Step 6 – Traceability
Documentation and traceability schemes give assurance that manufacturers can trace products through the entire production process and respond when quality issues arise. Current manufacturing methods for electronics tend to use sophisticated traceability systems that keep a record of precisely which components were used in a product, when and where the operations were conducted, what the results were on testing, and who performed key operations. This complete record-keeping is for a number of reasons: it enables rapid response to supplier quality issues by identifying what products may be affected, supports root cause analysis of field failures, and provides evidence of compliance with quality standards and regulatory requirements. Traceability is not only a good practice in the medical device and aerospace industries but also a regulation.
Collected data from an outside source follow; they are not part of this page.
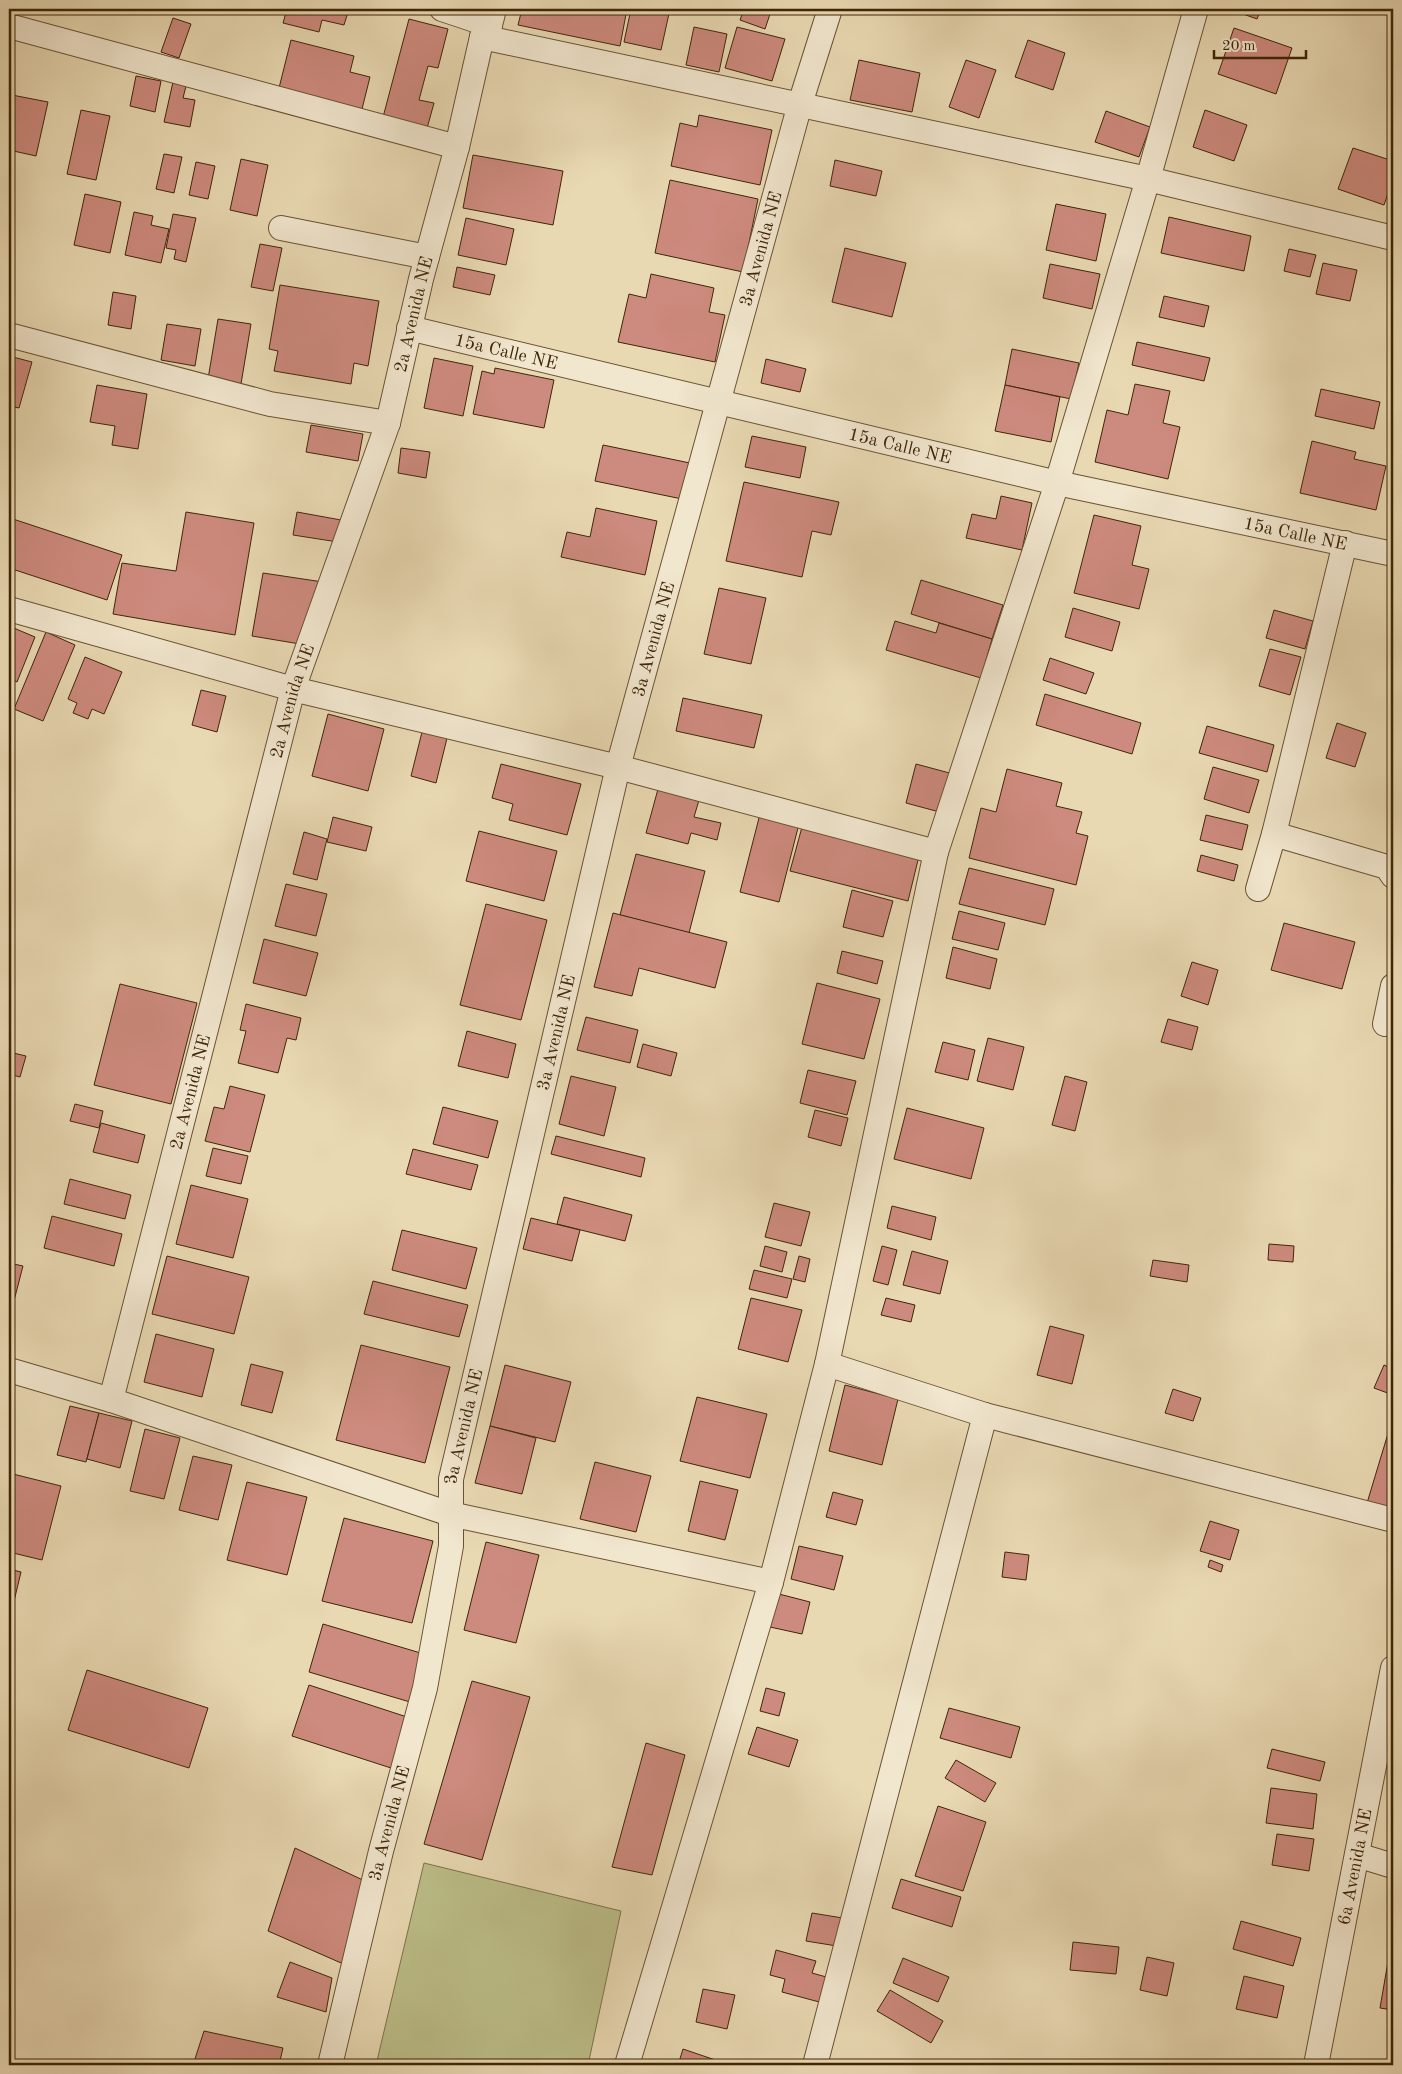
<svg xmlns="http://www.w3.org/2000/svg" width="1402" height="2074" viewBox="0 0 1402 2074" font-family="'Old Standard TT',serif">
<rect width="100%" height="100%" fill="#e9d9b3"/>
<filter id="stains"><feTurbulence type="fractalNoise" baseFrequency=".004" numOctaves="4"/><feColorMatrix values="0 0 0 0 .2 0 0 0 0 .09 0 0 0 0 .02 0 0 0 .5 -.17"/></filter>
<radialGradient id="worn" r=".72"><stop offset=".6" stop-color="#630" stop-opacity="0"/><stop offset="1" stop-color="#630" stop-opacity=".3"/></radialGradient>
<path fill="#bcbe89" stroke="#7e7248" d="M424 1863 621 1911 588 2065H376Z"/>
<g fill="#cd8a7e" stroke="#3f2607">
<path d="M287 9H349L344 25 322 20 319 32 283 23Z"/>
<path d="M522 9H627L620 46 518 25Z"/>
<path d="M631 9H670L661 50 624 42Z"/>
<path d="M744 9H755L770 14 765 29 740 20Z"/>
<path d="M1232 9H1261L1257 19 1232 10Z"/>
<path d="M173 18 191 24 179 58 161 52Z"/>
<path d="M409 19 448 29 438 68 428 66 419 100 434 103 426 132 382 121Z"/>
<path d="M694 27 727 34 719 72 686 65Z"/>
<path d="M737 27 785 39 772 81 725 68Z"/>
<path d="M1234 28 1292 48 1276 94 1218 74Z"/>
<path d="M291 40 354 56 350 72 370 77 362 109 279 88Z"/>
<path d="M1028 40 1065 53 1053 90 1015 77Z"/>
<path d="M859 60 920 73 912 112 850 100Z"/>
<path d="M966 60 996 70 979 118 949 107Z"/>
<path d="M136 76 161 81 155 112 130 106Z"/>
<path d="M173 82 186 86 183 98 195 100 190 127 164 122Z"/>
<path d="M12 95 48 102 36 156 9 150V110Z"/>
<path d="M81 110 110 116 96 180 67 174Z"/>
<path d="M1205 110 1247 125 1234 161 1193 147Z"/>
<path d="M1106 111 1150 127 1139 157 1095 142Z"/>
<path d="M699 115 772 130 760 185 671 166 680 123 697 127Z"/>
<path d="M1353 148 1393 161V179L1384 205 1338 189Z"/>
<path d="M164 154 182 157 174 193 156 189Z"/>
<path d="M473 155 563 171 553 225 463 208Z"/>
<path d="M241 159 268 165 257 216 230 210Z"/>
<path d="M835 160 882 171 876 196 830 186Z"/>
<path d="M196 162 215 166 208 199 189 195Z"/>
<path d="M670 180 758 199 743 272 655 253Z"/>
<path d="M85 194 121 202 110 253 74 245Z"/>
<path d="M1056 204 1106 214 1096 261 1046 250Z"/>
<path d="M134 212 153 216 151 225 169 229 161 263 125 255Z"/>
<path d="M173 214 196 218 186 262 174 259 176 250 166 248Z"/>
<path d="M1169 217 1251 236 1244 271 1161 253Z"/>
<path d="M466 218 514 229 506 265 458 255Z"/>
<path d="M260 244 282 248 273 291 251 287Z"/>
<path d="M845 248 906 263 892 317 832 302Z"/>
<path d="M1289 249 1316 255 1310 277 1284 271Z"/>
<path d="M1323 263 1357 270 1350 301 1316 294Z"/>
<path d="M1050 264 1100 274 1092 309 1043 298Z"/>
<path d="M457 267 495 275 490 295 453 287Z"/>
<path d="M651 274 714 288 709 312 725 315 715 362 618 342 629 294 646 298Z"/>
<path d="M280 285 379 301 368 366 354 363 351 384 274 371 278 351 269 349Z"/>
<path d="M113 292 136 296 131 329 108 325Z"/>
<path d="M1164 296 1209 306 1204 327 1159 317Z"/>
<path d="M218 319 251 324 241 384 208 379Z"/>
<path d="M167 324 201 329 195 366 161 360Z"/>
<path d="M1137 342 1210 358 1204 381 1132 365Z"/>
<path d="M1012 349 1079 363 1071 399 1005 385Z"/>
<path d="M9 356 32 362 19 408 9 406Z"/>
<path d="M434 358 473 366 463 416 424 408Z"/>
<path d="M766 359 806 369 800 392 761 383Z"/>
<path d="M495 368 554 380 544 428 473 414 482 371 494 374Z"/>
<path d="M1135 384 1170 391 1163 423 1180 427 1168 479 1095 462 1107 410 1128 415Z"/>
<path d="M97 385 147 394 138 449 112 445 115 426 90 422Z"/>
<path d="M1005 385 1060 397 1051 442 995 431Z"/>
<path d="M1321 389 1380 402 1374 429 1315 416Z"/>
<path d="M311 425 363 434 358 461 306 452Z"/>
<path d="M752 436 806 447 800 478 745 467Z"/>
<path d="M1312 441 1356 452 1354 459 1386 466 1376 510 1300 493Z"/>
<path d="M603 445 690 463 682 499 595 481Z"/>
<path d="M401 448 430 452 426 478 398 473Z"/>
<path d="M744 482 839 502 831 535 812 531 802 577 726 561Z"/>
<path d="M1001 496 1032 503 1022 550 966 538 972 514 996 519Z"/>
<path d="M596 508 657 521 645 575 561 557 567 532 590 537Z"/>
<path d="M186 512 254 523 235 635 113 614 122 563 176 571Z"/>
<path d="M297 512 341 520 338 542 293 535Z"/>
<path d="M1094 515 1141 526 1132 565 1149 569 1139 609 1074 593Z"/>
<path d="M13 519 122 555 107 600 9 568V531Z"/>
<path d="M263 573 323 582 312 646 252 636Z"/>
<path d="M921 580 1003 605 992 639 911 614Z"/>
<path d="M719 588 766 598 751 664 704 654Z"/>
<path d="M1073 608 1120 622 1112 651 1065 637Z"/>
<path d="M1274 610 1313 621 1305 649 1266 638Z"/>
<path d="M895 621 936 633 939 623 992 639 981 678 886 650Z"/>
<path d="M9 626 35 637 17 682 9 678Z"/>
<path d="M46 632 75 645 43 721 14 709Z"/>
<path d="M1270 649 1301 657 1290 695 1259 686Z"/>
<path d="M85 657 122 672 104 714 92 709 88 719 73 713 77 703 68 699Z"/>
<path d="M1050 658 1094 673 1086 694 1043 680Z"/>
<path d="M201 690 226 696 217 732 192 725Z"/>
<path d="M1045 694 1141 723 1132 754 1036 725Z"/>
<path d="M683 698 762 715 754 748 676 731Z"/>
<path d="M328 714 384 729 368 791 312 776Z"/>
<path d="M1337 723 1366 733 1355 767 1326 758Z"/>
<path d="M1207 726 1274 745 1267 772 1199 753Z"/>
<path d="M423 728 448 734 436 783 411 776Z"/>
<path d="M501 764 581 784 567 835 509 820 513 804 492 798Z"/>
<path d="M916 764 957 775 947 814 906 803Z"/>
<path d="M1213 767 1259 780 1249 813 1204 799Z"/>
<path d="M1007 769 1062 783 1056 806 1082 812 1076 833 1088 836 1076 885 969 858 981 808 996 812Z"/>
<path d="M658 789 699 800 694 817 721 823 717 840 691 833 688 844 646 833Z"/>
<path d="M760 814 799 824 779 902 740 892Z"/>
<path d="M1206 815 1248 825 1242 850 1200 840Z"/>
<path d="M333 817 372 827 366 851 327 842Z"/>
<path d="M802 827 919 856 908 901 790 871Z"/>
<path d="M479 831 557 851 544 901 466 881Z"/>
<path d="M304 832 327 839 317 880 293 874Z"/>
<path d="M636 854 705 871 689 933 620 915Z"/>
<path d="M1201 855 1238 865 1234 881 1197 871Z"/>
<path d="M969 868 1054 889 1045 925 959 904Z"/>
<path d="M286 884 327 894 316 936 275 926Z"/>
<path d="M852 890 893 901 883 937 843 927Z"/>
<path d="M486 904 547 920 521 1020 460 1005Z"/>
<path d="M959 911 1005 923 998 950 952 939Z"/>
<path d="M613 913 727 942 715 988 639 968 632 996 594 987Z"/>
<path d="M1284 923 1355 942 1342 989 1271 970Z"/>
<path d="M264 939 318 953 306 996 253 983Z"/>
<path d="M953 947 997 959 990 989 946 978Z"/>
<path d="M842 951 883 961 877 984 837 973Z"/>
<path d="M1192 962 1218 970 1208 1005 1181 996Z"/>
<path d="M817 983 880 999 864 1059 802 1044Z"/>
<path d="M120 984 197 1003 171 1104 94 1085Z"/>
<path d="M246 1004 301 1018 296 1040 287 1038 278 1073 238 1063 246 1031 240 1030Z"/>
<path d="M586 1017 638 1030 630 1063 577 1050Z"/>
<path d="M1168 1019 1198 1027 1192 1050 1161 1042Z"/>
<path d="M467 1031 516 1044 508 1078 458 1066Z"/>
<path d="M988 1038 1024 1047 1013 1090 977 1081Z"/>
<path d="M943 1042 975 1050 968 1080 935 1072Z"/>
<path d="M643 1044 677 1053 671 1076 637 1067Z"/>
<path d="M9 1052 26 1056 20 1077 9 1074Z"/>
<path d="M808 1070 856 1081 847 1115 800 1103Z"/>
<path d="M571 1076 616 1087 604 1136 559 1124Z"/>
<path d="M1065 1076 1087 1082 1075 1131 1052 1125Z"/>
<path d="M230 1086 265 1095 250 1152 205 1141 214 1107 224 1109Z"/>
<path d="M75 1104 103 1111 99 1128 70 1121Z"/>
<path d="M443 1107 498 1121 488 1158 433 1144Z"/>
<path d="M907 1108 984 1128 971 1179 894 1159Z"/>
<path d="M815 1110 848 1118 841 1146 808 1137Z"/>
<path d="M101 1123 145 1135 138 1163 93 1152Z"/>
<path d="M556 1136 645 1158 641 1177 551 1154Z"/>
<path d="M213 1148 248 1156 241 1184 206 1176Z"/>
<path d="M413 1149 478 1165 471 1190 406 1174Z"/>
<path d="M70 1179 131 1195 125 1219 64 1204Z"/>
<path d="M191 1185 248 1199 233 1258 176 1244Z"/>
<path d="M564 1197 632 1215 625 1241 557 1224Z"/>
<path d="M774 1203 810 1212 801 1246 765 1237Z"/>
<path d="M892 1206 936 1217 931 1240 887 1228Z"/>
<path d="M52 1216 122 1234 114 1266 44 1248Z"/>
<path d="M531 1218 580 1230 572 1261 523 1249Z"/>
<path d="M402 1230 477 1248 466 1289 392 1270Z"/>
<path d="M1269 1244 1294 1246 1293 1262 1268 1260Z"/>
<path d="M765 1246 787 1252 782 1272 760 1266Z"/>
<path d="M882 1246 897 1250 888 1285 873 1281Z"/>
<path d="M912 1251 948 1261 940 1294 903 1285Z"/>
<path d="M167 1256 249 1277 234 1334 152 1314Z"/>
<path d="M799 1256 810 1259 805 1282 793 1279Z"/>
<path d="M1153 1260 1189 1265 1187 1282 1150 1276Z"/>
<path d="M9 1263 23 1266 9 1320Z"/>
<path d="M754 1270 792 1279 787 1298 749 1289Z"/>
<path d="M373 1281 468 1305 459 1337 364 1314Z"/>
<path d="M751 1298 802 1310 788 1362 738 1349Z"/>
<path d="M886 1298 915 1305 911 1322 881 1315Z"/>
<path d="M1050 1326 1084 1335 1072 1384 1037 1375Z"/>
<path d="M156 1334 214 1349 202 1397 144 1382Z"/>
<path d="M361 1345 450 1367 425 1463 336 1440Z"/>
<path d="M251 1364 283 1372 272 1413 241 1405Z"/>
<path d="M505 1365 571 1382 555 1442 490 1426Z"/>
<path d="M1384 1365 1393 1369V1395L1374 1388Z"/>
<path d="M845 1385 898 1399 882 1465 829 1451Z"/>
<path d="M1173 1389 1201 1398 1193 1421 1165 1413Z"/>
<path d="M697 1397 767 1414 750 1478 680 1461Z"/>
<path d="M70 1406 99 1413 86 1462 57 1455Z"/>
<path d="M99 1413 132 1421 120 1468 87 1459Z"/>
<path d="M1393 1417V1511L1367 1503Z"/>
<path d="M490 1426 536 1438 522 1494 475 1483Z"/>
<path d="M145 1429 180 1438 164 1499 130 1491Z"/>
<path d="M193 1456 232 1465 218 1520 179 1510Z"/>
<path d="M595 1462 651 1476 636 1532 580 1519Z"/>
<path d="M9 1473 61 1486 42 1560 9 1552Z"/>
<path d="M700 1481 738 1490 725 1540 688 1531Z"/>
<path d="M247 1482 307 1497 287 1575 227 1560Z"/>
<path d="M833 1492 863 1500 856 1525 826 1517Z"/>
<path d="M344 1518 433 1541 412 1623 322 1601Z"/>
<path d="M1210 1521 1239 1530 1230 1560 1200 1551Z"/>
<path d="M486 1542 539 1555 516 1643 464 1630Z"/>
<path d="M799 1546 843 1556 834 1590 791 1579Z"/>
<path d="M1005 1552 1029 1555 1026 1580 1002 1577Z"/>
<path d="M1210 1560 1223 1565 1221 1572 1208 1567Z"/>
<path d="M9 1569 21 1572 9 1622Z"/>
<path d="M779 1594 810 1602 802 1634 770 1627Z"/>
<path d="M323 1624 424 1654 410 1702 309 1672Z"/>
<path d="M87 1670 208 1708 189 1768 68 1730Z"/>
<path d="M472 1681 530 1697 482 1860 424 1844Z"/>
<path d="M309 1685 407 1717 391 1768 292 1736Z"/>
<path d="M766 1688 785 1693 779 1716 760 1711Z"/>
<path d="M949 1708 1020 1727 1011 1758 940 1738Z"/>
<path d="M757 1727 798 1740 789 1767 748 1754Z"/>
<path d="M646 1743 685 1755 652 1875 612 1867Z"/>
<path d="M1272 1749 1325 1762 1320 1781 1267 1768Z"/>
<path d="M956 1760 996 1783 985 1802 945 1778Z"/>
<path d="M1271 1788 1317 1794 1313 1829 1266 1823Z"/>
<path d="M938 1806 986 1822 963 1891 915 1876Z"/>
<path d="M1277 1834 1314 1839 1309 1871 1272 1865Z"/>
<path d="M295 1848 367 1882 348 1966 268 1931Z"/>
<path d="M901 1879 961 1897 952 1927 892 1908Z"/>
<rect x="1389" y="1896" width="4" height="33"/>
<path d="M812 1913 849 1919 843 1947 806 1941Z"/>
<path d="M1241 1921 1301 1938 1293 1966 1233 1949Z"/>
<path d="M1073 1942 1119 1947 1116 1974 1070 1970Z"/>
<path d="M776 1950 816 1961 812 1973 830 1978 823 2003 782 1992 785 1979 770 1975Z"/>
<path d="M1390 1950 1393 1951V2010L1380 2008Z"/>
<path d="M1147 1957 1174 1963 1167 1996 1140 1990Z"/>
<path d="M903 1958 949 1977 938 2002 893 1983Z"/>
<path d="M290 1962 332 1978 326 2012 277 1997Z"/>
<path d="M1244 1976 1284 1986 1277 2018 1236 2009Z"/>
<path d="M703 1989 735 1995 727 2029 696 2022Z"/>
<path d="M890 1990 943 2021 931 2043 877 2011Z"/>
<path d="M204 2031 283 2048 279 2065H193Z"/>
<path d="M683 2049 730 2065H678Z"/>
</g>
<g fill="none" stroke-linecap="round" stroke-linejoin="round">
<defs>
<g id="street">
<path d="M442 9 490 25"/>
<path d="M9 26 457 147"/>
<path d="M482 37 1148 179 1393 238"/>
<path d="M281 228 427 257"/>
<path id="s1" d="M409 328 1057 483 1393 554"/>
<path d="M9 335 270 404 388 423"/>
<path d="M9 609 293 689 618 767 936 852"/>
<path d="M1274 834 1387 867 1393 876"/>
<path d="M1258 889 1274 834 1345 543"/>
<path d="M1385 1024 1393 986"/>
<path d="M827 1364 985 1415 1393 1520"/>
<path d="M9 1370 111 1400 450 1514 771 1582"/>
<path id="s2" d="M111 1400 293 689 388 423 421 279 457 147 482 37 490 25 494 9"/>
<path d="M1357 1855 1393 1866"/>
<path id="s3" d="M330 2065 381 1851 425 1688 451 1546V1479L618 767 800 104 830 9"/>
<path d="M627 2065 771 1582 827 1364 936 852 1057 483 1148 179 1196 9"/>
<path d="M815 2065 985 1415"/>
<path id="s4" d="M1316 2065 1393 1668"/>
</g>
</defs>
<use href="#street" stroke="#6a5332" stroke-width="26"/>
<use href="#street" stroke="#f1e6ce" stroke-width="24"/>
</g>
<g text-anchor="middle" stroke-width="4" stroke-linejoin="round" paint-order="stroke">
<g font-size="18" fill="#3f2607" stroke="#f1e6ce">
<text dy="6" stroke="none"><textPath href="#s3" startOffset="1869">3a Avenida NE</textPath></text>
<text dy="6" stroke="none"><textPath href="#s2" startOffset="1128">2a Avenida NE</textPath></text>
<text dy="6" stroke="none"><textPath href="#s1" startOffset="100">15a Calle NE</textPath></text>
<text dy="6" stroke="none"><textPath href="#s1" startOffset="505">15a Calle NE</textPath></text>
<text dy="6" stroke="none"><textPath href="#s1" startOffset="910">15a Calle NE</textPath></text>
<text dy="6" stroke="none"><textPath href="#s3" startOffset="1464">3a Avenida NE</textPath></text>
<text dy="6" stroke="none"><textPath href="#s2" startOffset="722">2a Avenida NE</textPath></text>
<text dy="6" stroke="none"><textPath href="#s3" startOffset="1059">3a Avenida NE</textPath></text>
<text dy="6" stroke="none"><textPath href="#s2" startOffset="318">2a Avenida NE</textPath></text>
<text dy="6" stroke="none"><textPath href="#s3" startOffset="654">3a Avenida NE</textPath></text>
<text dy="6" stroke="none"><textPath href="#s3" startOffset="249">3a Avenida NE</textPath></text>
<text dy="6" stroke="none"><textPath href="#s4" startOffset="202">6a Avenida NE</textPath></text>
</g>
</g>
<rect width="1402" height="2074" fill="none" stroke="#e9d9b3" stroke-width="30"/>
<rect x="10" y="10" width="1382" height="2054" fill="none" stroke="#3f2607" stroke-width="2.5"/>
<rect x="15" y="15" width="1372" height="2044" fill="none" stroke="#3f2607"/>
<path d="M1214 50v8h92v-8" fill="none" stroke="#3f2607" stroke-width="2.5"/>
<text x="1222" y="50" font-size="15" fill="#3f2607" stroke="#f1e6ce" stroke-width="4" paint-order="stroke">20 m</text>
<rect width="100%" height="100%" filter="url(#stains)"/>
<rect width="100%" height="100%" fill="url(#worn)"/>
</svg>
Step 7 – Corrective Action
Corrective action procedures and ongoing improvement procedures all work to make quality control systems improve and adapt over time. Where defects in quality are found, internally or as recorded by the customer, the manufacturer must properly investigate in a manner that determines root causes and use corrective actions to avoid future occurrence. Effective corrective action procedures do not just resolve short-term problems but also restore long-term system-causing errors. Most manufacturers have formal mechanisms of continuous improvement under which everyone can identify opportunities for quality enhancement and participate in improvement efforts. Quality management is dynamic and must respond to new technologies, customer requirements, and competitive forces.
Step 8 – Employee Training
Training and competency management complete the system of quality control by ensuring that employees possess the knowledge and skills necessary to maintain quality standards. Electronic production usually includes intricate operations and advanced machinery, and the skill of the operators has a big impact on product quality. Companies need to conduct extensive initial training, continuous skill enhancement, and regular competency testing to enable staff to continually execute their job to the desired quality level.